▶ **YOUR OBJECTIVE**
Pictures aside, repeat the whole listing word for word.

▶ **EXERCISE INPUTS**

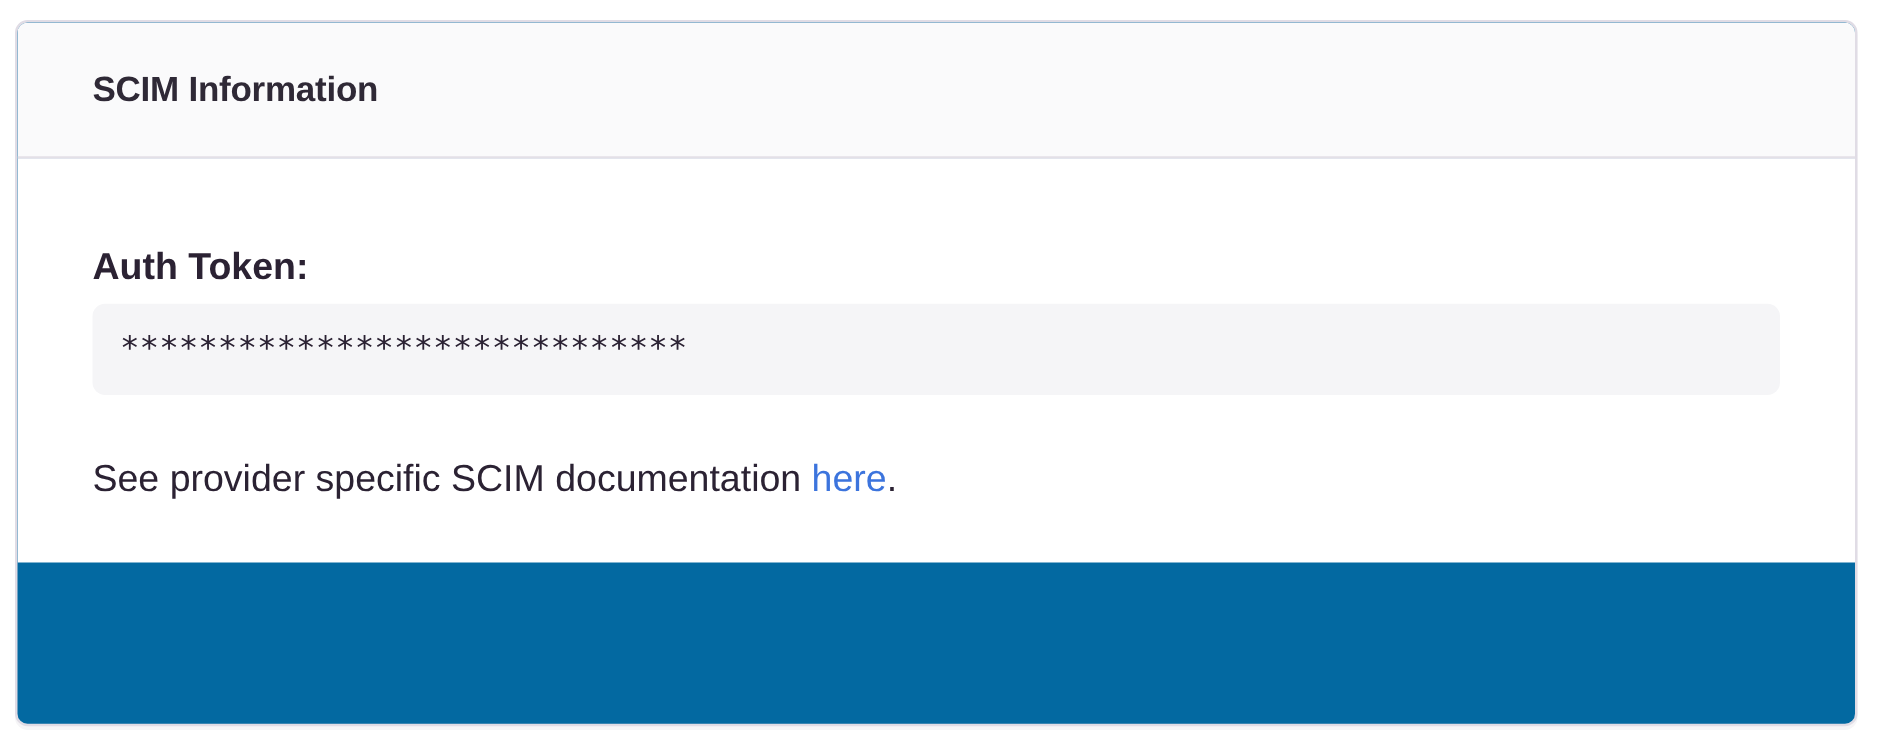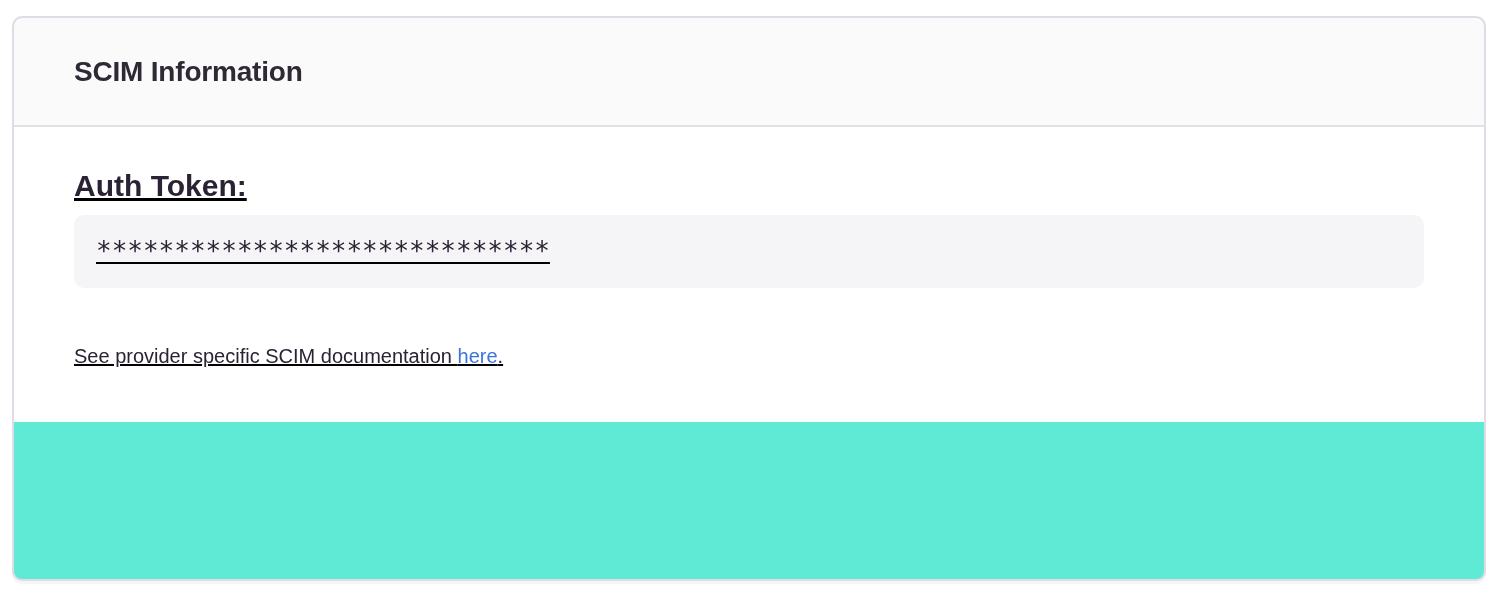"SCIM Information" .panel { background: #5eead4 -> #0369a1 }
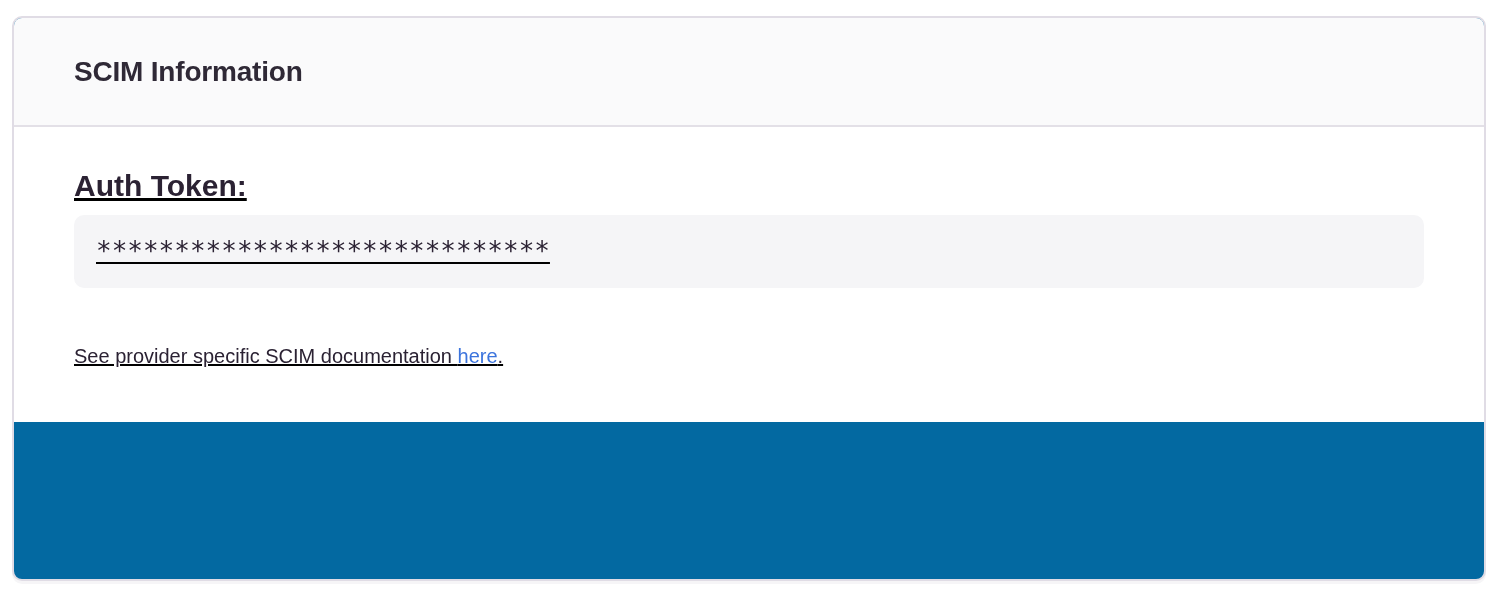"Auth Token:" .panel-body { padding: 40px 60px 46px 60px -> 68px 60px 46px 60px; text-decoration: underline -> none }
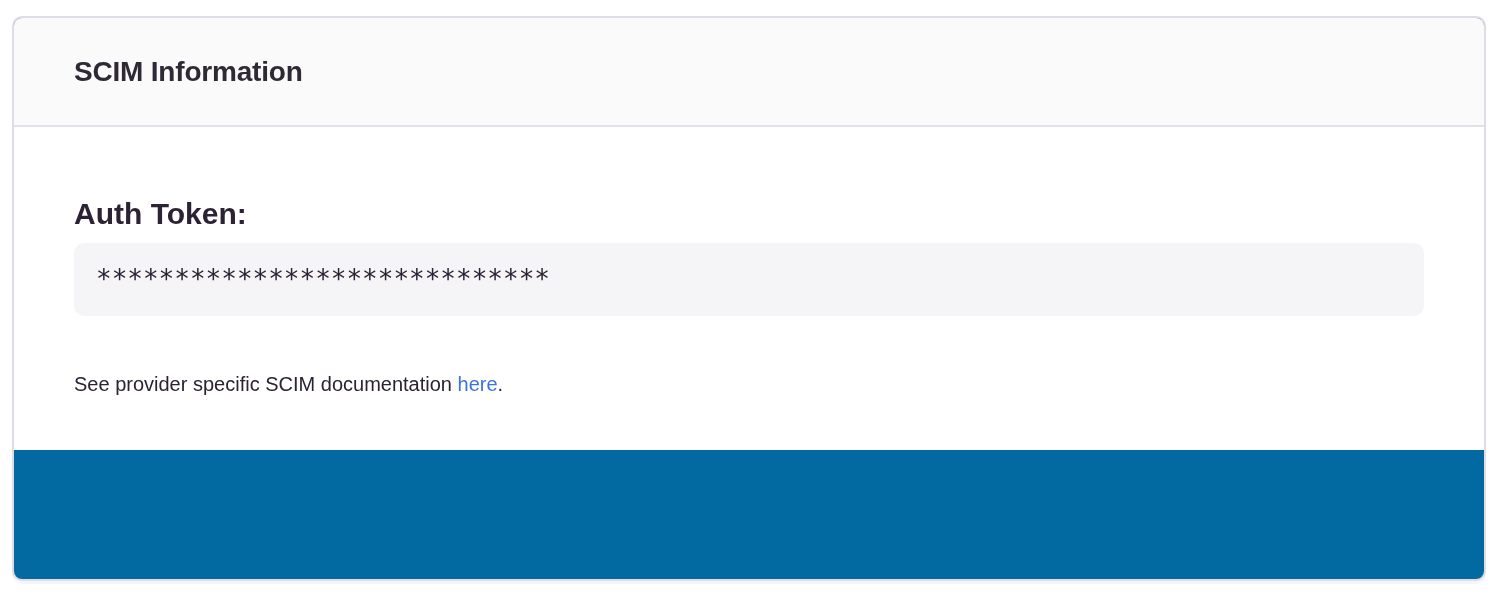"See provider specific SCIM documentation" .footer-note { font-size: 20px -> 30px }
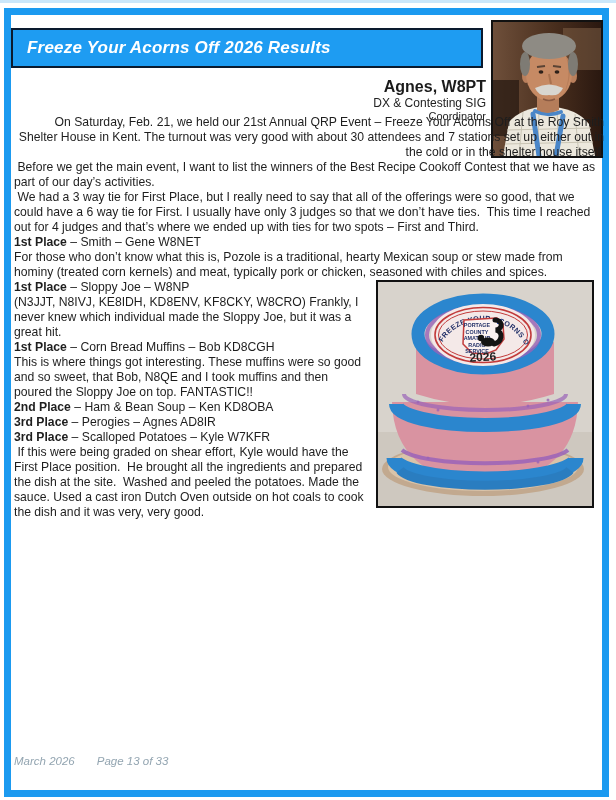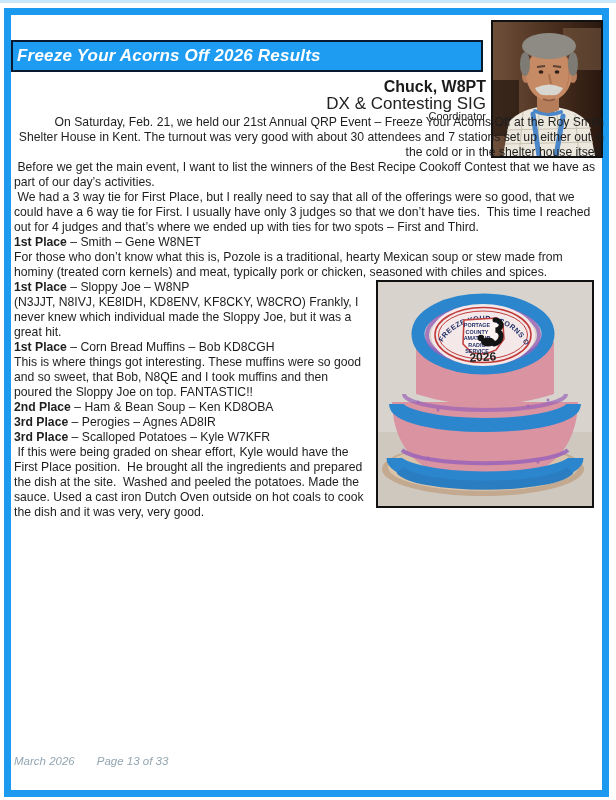"Freeze Your Acorns Off 2026" .banner { height: 32px -> 40px; padding-left: 4px -> 14px; top: 25px -> 13px }
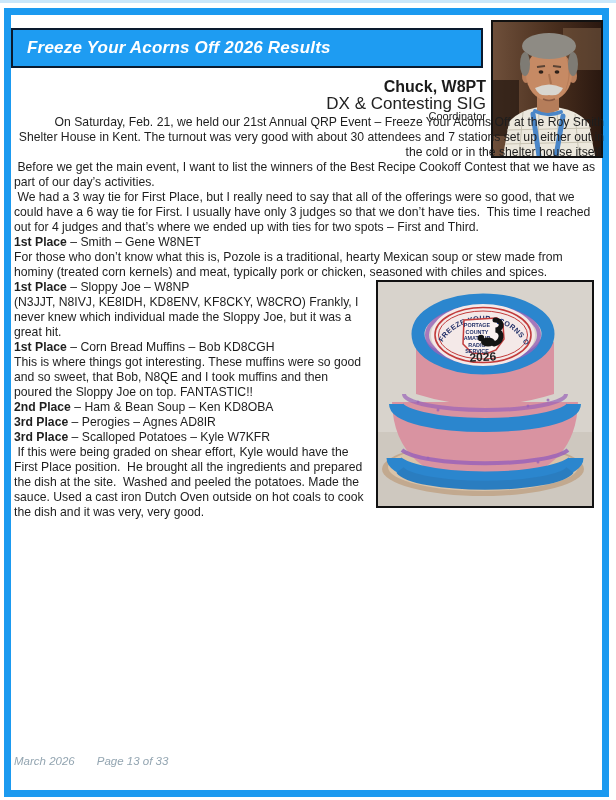"Chuck, W8PT" div.author-name { text: Chuck -> Agnes }
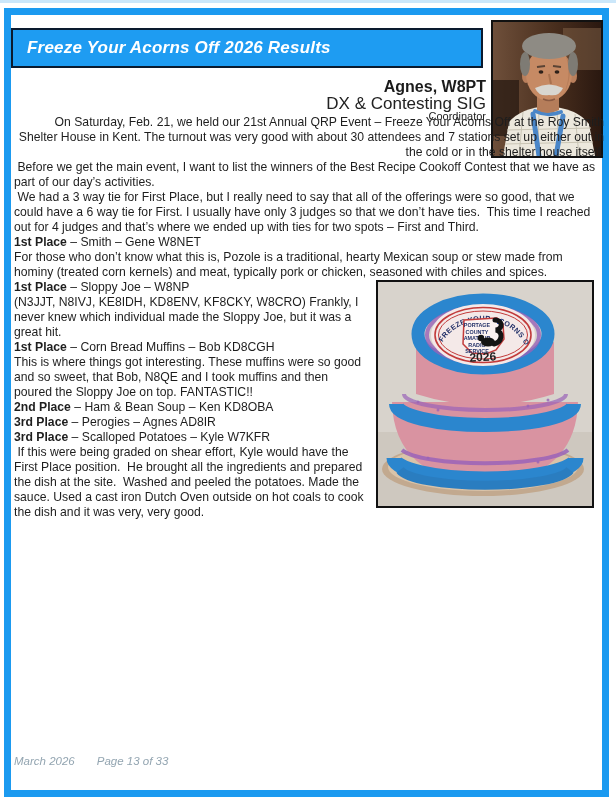"DX & Contesting SIG" .author-org { font-size: 17px -> 12px }
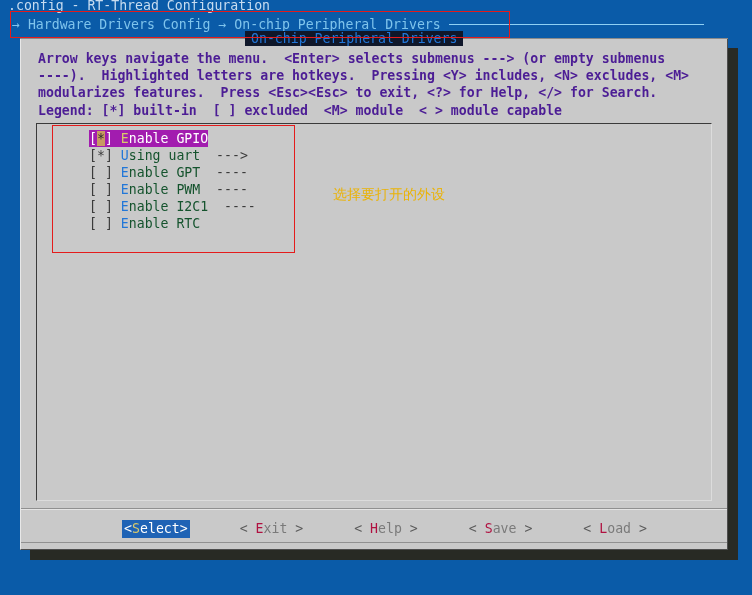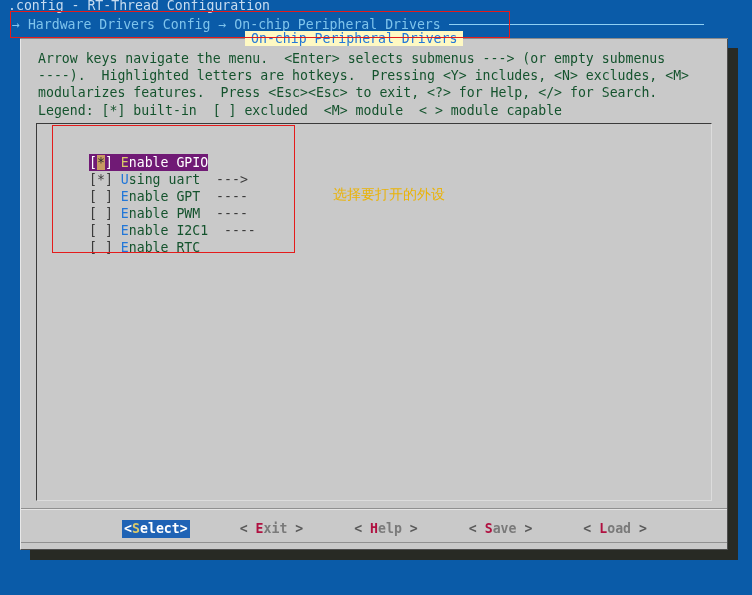"On-chip Peripheral Drivers" #dialog-titlebar .tbtitle { background: #fef9c3 -> #0f172a }
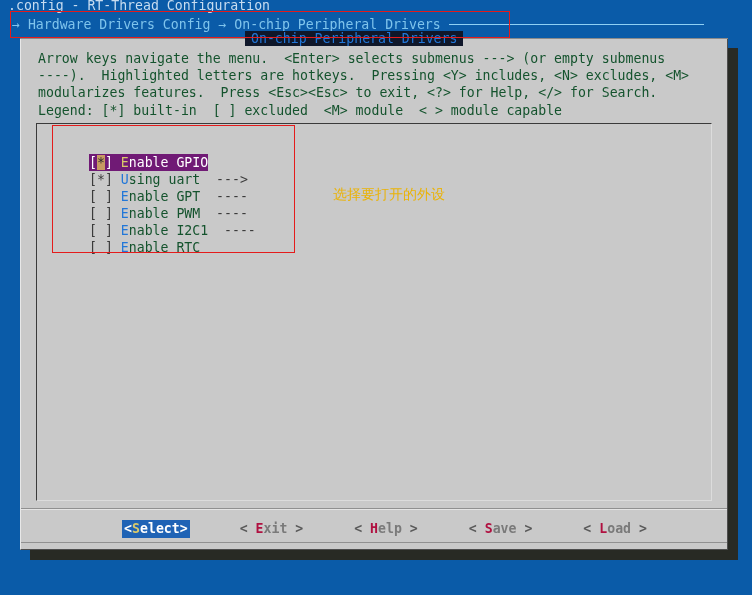"Arrow keys navigate the menu." #helptext { color: #14532d -> #4c1d95; font-weight: none -> bold }
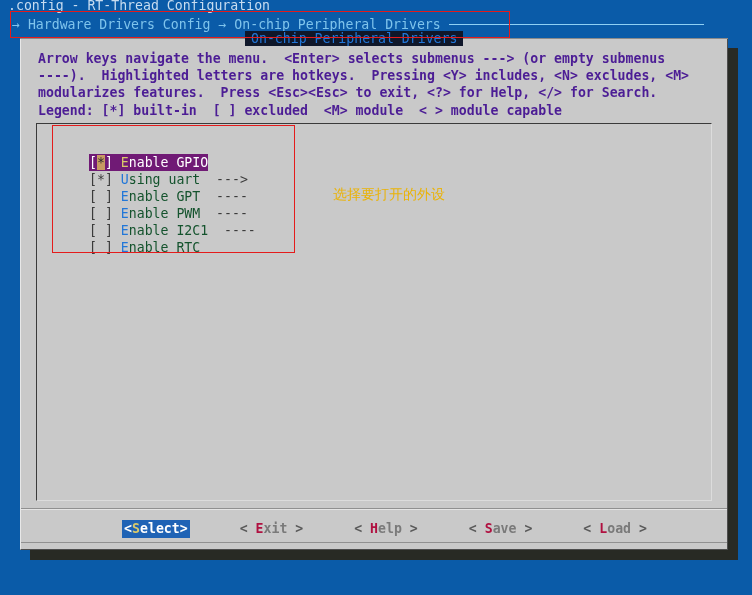"[*] Enable GPIO" .menu-row.selected { background: #701a75 -> #a21caf; margin-top: 24px -> none }
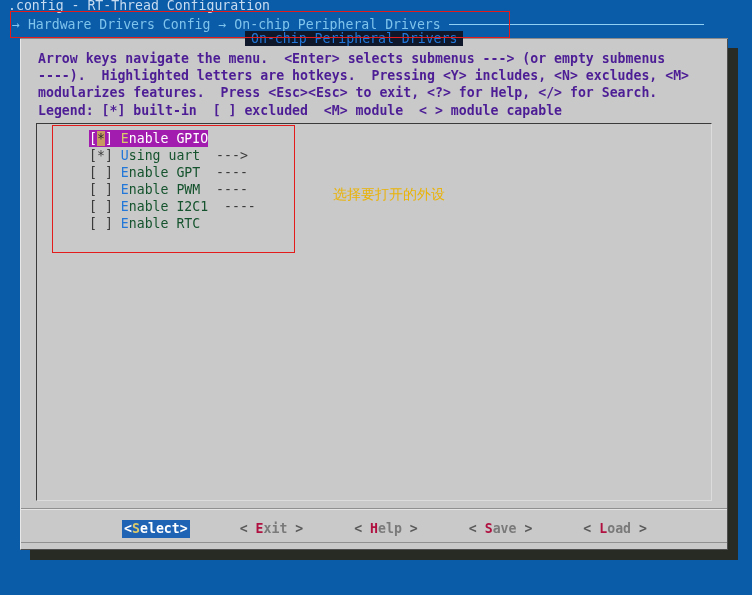"<Select>" #buttonbar { font-weight: bold -> none }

▶ **SOLVED PROBLEM**
"SCIM Information" .panel { background: #5eead4 -> #0369a1 }
"Auth Token:" .panel-body { padding: 40px 60px 46px 60px -> 68px 60px 46px 60px; text-decoration: underline -> none }
"See provider specific SCIM documentation" .footer-note { font-size: 20px -> 30px }
"Freeze Your Acorns Off 2026" .banner { height: 32px -> 40px; padding-left: 4px -> 14px; top: 25px -> 13px }
"Chuck, W8PT" div.author-name { text: Chuck -> Agnes }
"DX & Contesting SIG" .author-org { font-size: 17px -> 12px }
"On-chip Peripheral Drivers" #dialog-titlebar .tbtitle { background: #fef9c3 -> #0f172a }
"Arrow keys navigate the menu." #helptext { color: #14532d -> #4c1d95; font-weight: none -> bold }
"[*] Enable GPIO" .menu-row.selected { background: #701a75 -> #a21caf; margin-top: 24px -> none }
"<Select>" #buttonbar { font-weight: bold -> none }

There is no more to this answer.